De um lado, a queda na produção científica nacional, a menor procura por cursos de pós-graduação, a piora nas condições da carreira científica e a elevada carga burocrática. Do outro, estabilidade no financiamento (no caso de São Paulo, via Fundação de Amparo à Pesquisa do Estado de São Paulo – Fapesp), possibilidades de interações internacionais e a maturidade da ciência brasileira.
A ciência brasileira, mais madura do que nunca, está em fase de transição. As atuais lideranças científicas elevaram, em escala logarítmica, a qualidade de nossa ciência, após terem herdado de seus fundadores um campo já iniciado, mas ainda árido. Algumas décadas depois, estão entregando um terreno bem mais fértil às novas gerações de cientistas. Por outro lado, os desafios do século XXI são complexos, e amalgamar todas as gerações que estão na ativa é a única maneira de manter um caminho retilíneo e próspero para a ciência brasileira.
No dia 13 de agosto, aconteceu na Fapesp um dos eventos comemorativos dos 50 anos da Academia de Ciências do Estado de São Paulo (Aciesp). Neste, cientistas paulistas de diferentes gerações estiveram reunidos para debater os desafios atuais e as oportunidades existentes para o desenvolvimento da ciência paulista e brasileira nas próximas décadas.
Houve uma excelente sinergia de cientistas experientes, que contribuíram com a construção de um caminho para que hoje o Brasil tenha uma posição sólida e de destaque no cenário da ciência mundial, com jovens cientistas, que assumirão esse palco munidos do desafio de aumentar e principalmente qualificar a produtividade científica de São Paulo e do Brasil.
É importante destacar que a discussão se pautou sobretudo na realidade da ciência paulista, muito mais confortável, mesmo que ainda com evetuais percalços, do que o panorama de outros Estados da federação, e isso principalmente por conta da Fapesp. A discussão, em linhas gerais, no entanto, serve para pautar desafios experimentados nos quatro cantos do país.
Um dos fatores apontados pelos jovens cientistas como limitantes para o desenvolvimento científico foi a escassez de apoio técnico-adminsitrativo, principalmente nas universidades, de onde sai uma parcela considerável da produção científica do país. Tal falta eleva consideravelmente o envolvimento de cientístas em atividades burocráticas e administrativas, o que diminui a dedicação a sua principal atividade-fim.
Não se acredita que isso seja culpa da universidade em si, já que essa conta com uma gestão autônoma, a cargo justamente de quem sofre com o problema. Aparentemente, há percalços nas rígidas regras de contratação necessárias ao serviço publico. Tais regras também dificultam atividades essenciais para o desenvolvimento da ciência no país, como a importação de insumos, que levam meses para chegar ao laboratório que deles precisa, diminuindo inclusive a competitividade de nossa ciência. Laboratórios dos EUA e da Europa Ocidental, por exemplo, recebem insumos no prazo de horas ou poucos dias. Seria esse ponto uma das razões pelas quais a ciência brasileira apresenta um declínio em sua produção?
A estrutura atual da carreira cientifica no serviço público foi também apontada como uma limitação, em termos de atração para novos profissionais e manutenção dos quadros atuais. Nos últimos anos, benefícios associados ao emprego em uma universidade foram perdidos e há uma grande preocupação sobre a regra previdenciária vigente para os contratados depois de 2003.

______________________________

§ **O que fazer**:
a – Reescreva a parte do texto sobre a ciência brasileira que começa com as palavras "A ciência brasileira, mais" e termina com "nas próximas décadas.", trocando "cientistas" por "pesquisadores".
b – Segundo o texto sobre a ciência brasileira, em quanto tempo os laboratórios dos EUA e da Europa Ocidental recebem insumos?
Não é preciso consultar as linhas.

§ **Registros fornecidos**:
______________________________

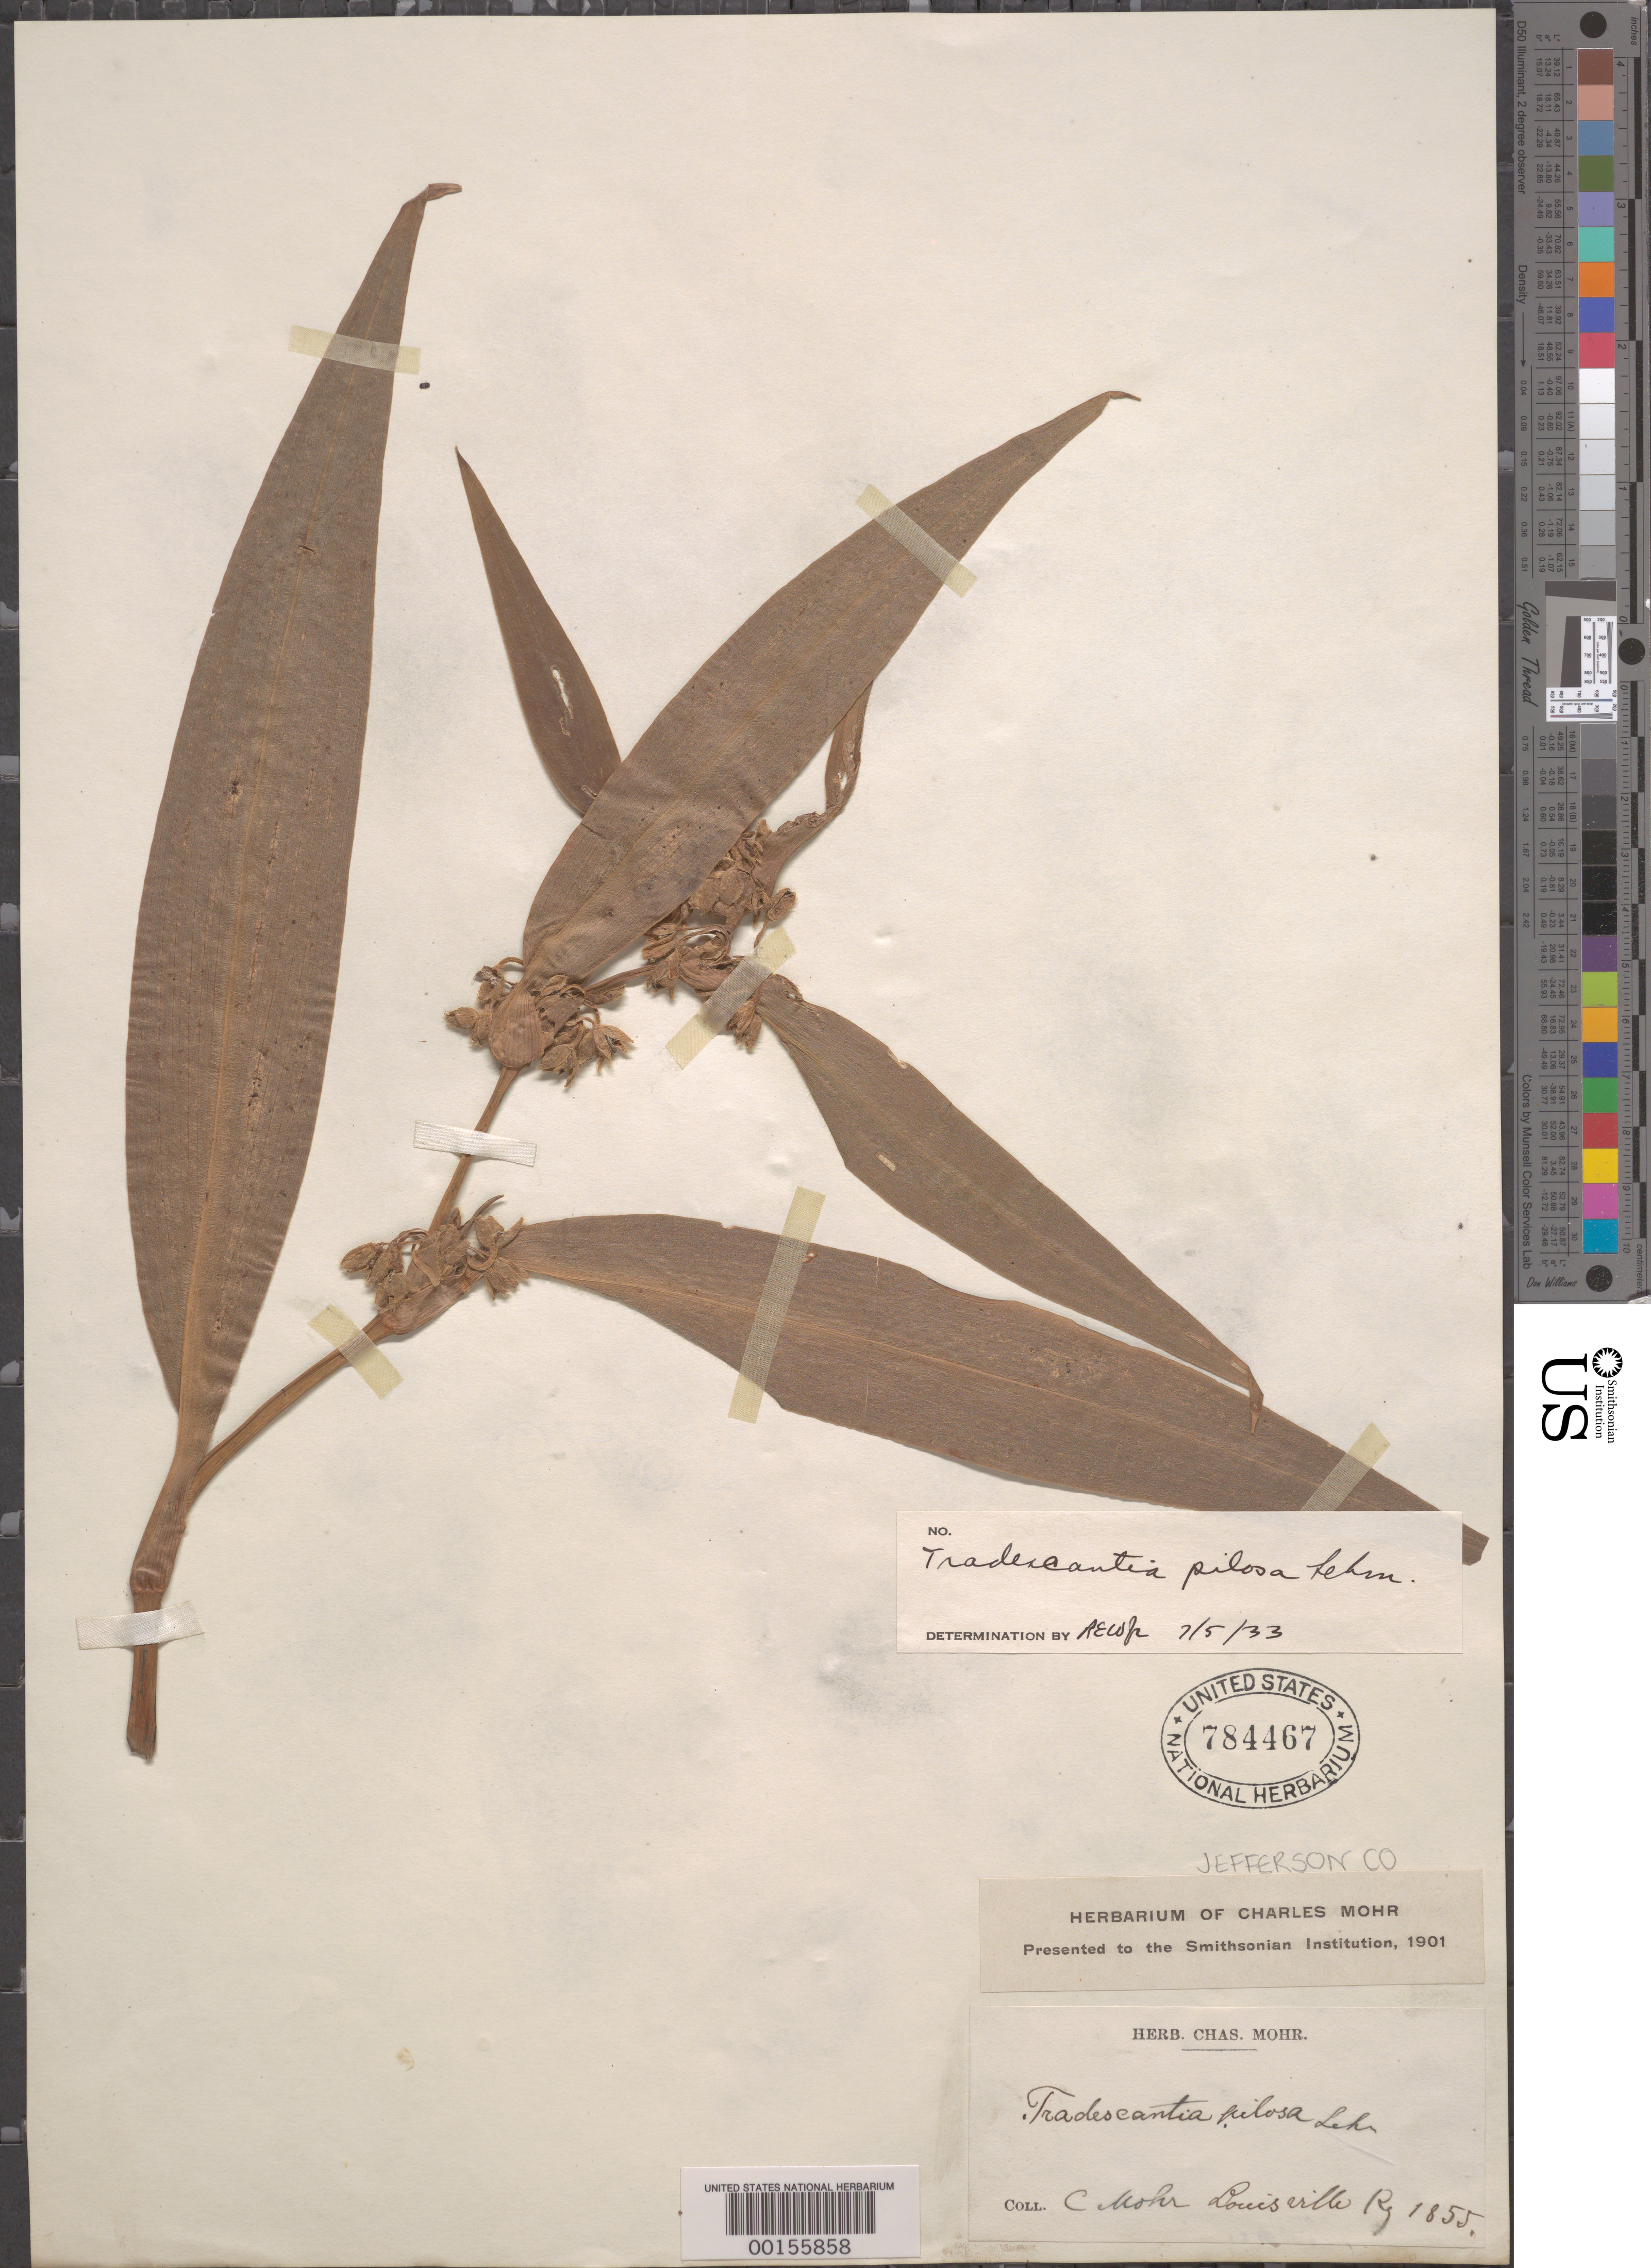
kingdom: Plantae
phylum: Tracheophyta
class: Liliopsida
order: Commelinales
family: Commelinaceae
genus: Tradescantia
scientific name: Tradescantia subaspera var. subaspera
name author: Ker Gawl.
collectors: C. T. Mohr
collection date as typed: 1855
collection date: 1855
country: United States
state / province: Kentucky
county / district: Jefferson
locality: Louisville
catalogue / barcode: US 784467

______________________________

§ **Respostas a seguir**:
a –
A ciência brasileira, mais madura do que nunca, está em fase de transição. As atuais lideranças científicas elevaram, em escala logarítmica, a qualidade de nossa ciência, após terem herdado de seus fundadores um campo já iniciado, mas ainda árido. Algumas décadas depois, estão entregando um terreno bem mais fértil às novas gerações de pesquisadores. Por outro lado, os desafios do século XXI são complexos, e amalgamar todas as gerações que estão na ativa é a única maneira de manter um caminho retilíneo e próspero para a ciência brasileira.
No dia 13 de agosto, aconteceu na Fapesp um dos eventos comemorativos dos 50 anos da Academia de Ciências do Estado de São Paulo (Aciesp). Neste, pesquisadores paulistas de diferentes gerações estiveram reunidos para debater os desafios atuais e as oportunidades existentes para o desenvolvimento da ciência paulista e brasileira nas próximas décadas.

b – No prazo de horas ou poucos dias.